As the question suggests I am looking for a (not very restrictive) condition on a function of bounded variation so that its Fourier transform is $o(|u|^{-1})$ as $|u| \to \infty$. Let me elaborate on my actual question:
Let $f: \mathbb{R} \to \mathbb{R}$ be bounded, integrable (i.e. from $L^1(\mathbb{R})$) and of bounded variation. Then, by basic Fourier analysis, $|\mathcal{F}[f](u)|=O( |u|^{-1})$ as $|u|\to \infty$, where \begin{equation} \mathcal{F}[f](u):= \int_{\mathbb{R}}e^{iux}f(x)dx. \end{equation} My question is, are there any not very restrictive conditions we can put on $f$ so that not only the above is true but furthermore $|\mathcal{F}[f](u)|=o(|u|^{-1})$ as $|u|\to \infty$?
The function I am dealing with is, essentially, of the form $f(x)=e^{-|x|}-g(x)$, where $g$ is non-negative, it is in $L^p(\mathbb{R})$ for any $p\in [1,\infty]$, is such that $\lim_{|x|\to 0} g(x)=1$ and it is unimodal at $0$ (i.e. it is non-increasing on $\mathbb{R}^+$ and non-decreasing on $\mathbb{R}^-$). Hence $f$ satisfies the assumptions above and also $\lim_{|x|\to 0} f(x)=0$.
This last property of $f$ seems to be crucial to obtain the $o(|u|^{-1})$ decay in the Fourier transform because \begin{align} \lim_{|u|\to \infty} |u\mathcal{F}[f](u)|= | \, lim_{|u|\to \infty} \int_{\mathbb{R}}e^{iy}f(y/u)dy \, |= | \, lim_{|x|\to 0} \int_{\mathbb{R}}e^{iy}f(xy)dy \, |. \end{align}
The dominated and the monotone convergence theorems can be used to impose fairly general conditions on $f$ to obtain the aforementioned conclusion, but these conditions are too restrictive if we look at the form of my function $f$. Any thoughts on other conditions on $g$ such that the above display is zero? I suppose asking $g$ to have a $(1+\epsilon)$-weak derivative ($\epsilon>0$ arbitrarily small) would be enough, but doesn't my function $g$ have enough structure to imply the desired decay on the Fourier transform of $f$?
A jump discontinuity contributes a term that is not $o(|u|^{-1})$. Indeed, suppose that $f$ is absolutely continuous except for a jump discontinuity at $x=a$. Then the distributional derivative $f'$ consists of an $L^1$ function plus a multiple of $\delta_a$. The transform of an $L^1$ function is $o(1)$ at infinity, but the transform of $\delta_a$ is $e^{-ia u}$ (up to normalizations).

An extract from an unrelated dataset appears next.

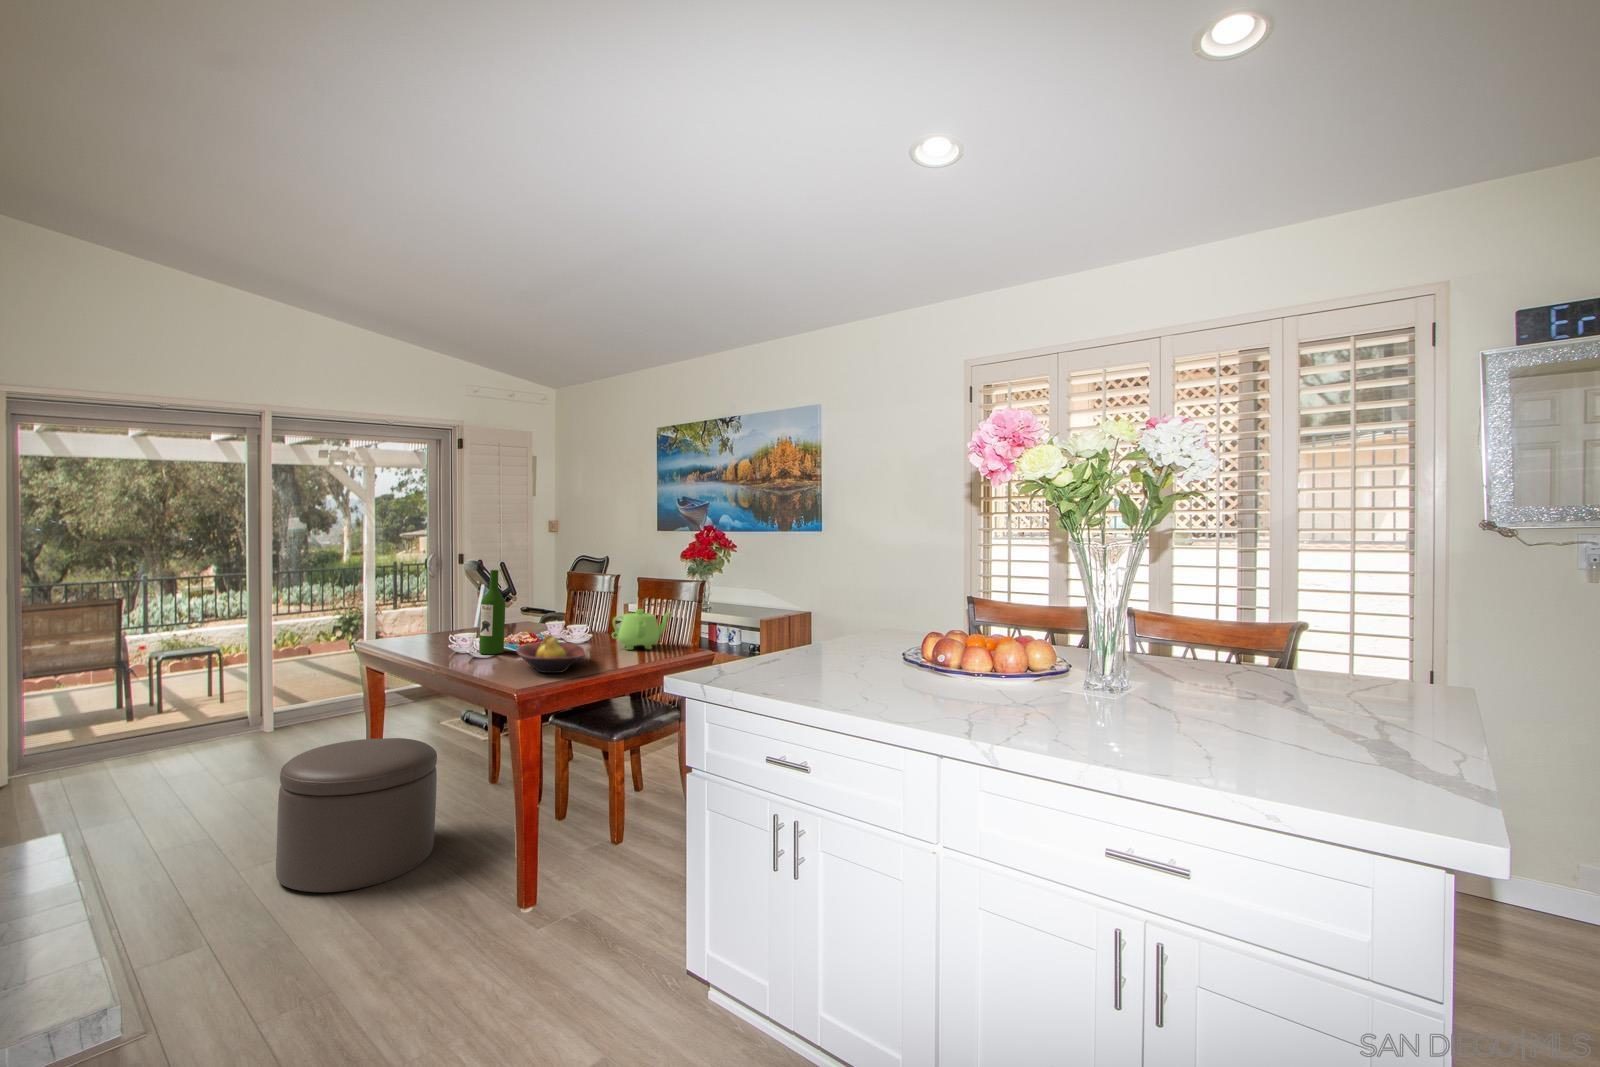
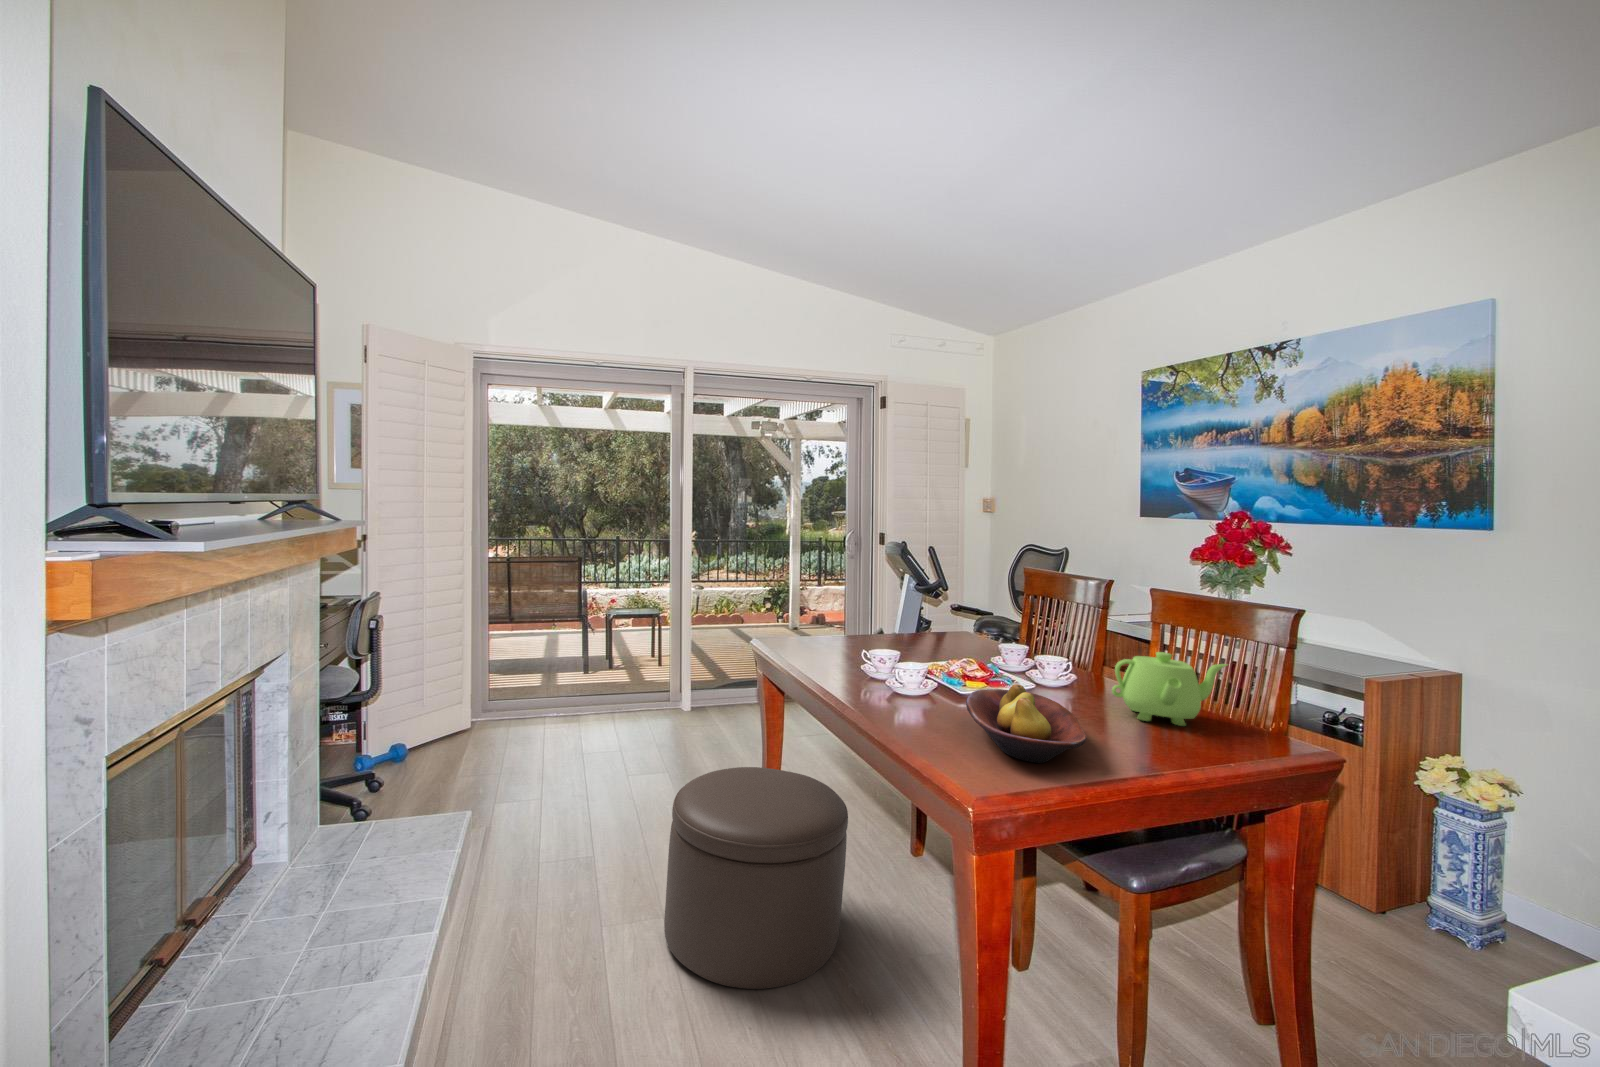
wine bottle: present [479,570,505,654] -> none [909,567,949,692]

Hence, $|\hat{f'}(u)|$ has a nonzero limit at infinity, which implies that $|u|\,|\hat f(u)|$ has a nonzero limit at infinity.
On the other hand, if your function is absolutely continuous (in addition to being BV), then its Fourier transform is $o(|u|^{-1})$. Indeed, absolute continuity implies that $f$ is an antiderivative of a locally integrable function $g$, and $\int|g|$ is the total variation of $f$ (hence, $g\in L^1$). By the Riemann-Lebesgue lemma, $\widehat g(u)=o(1)$ as $u\to\infty$. Hence, $|\widehat f(u) |=\frac{1}{|u|}|\widehat g(u)| = o(|u|^{-1})$.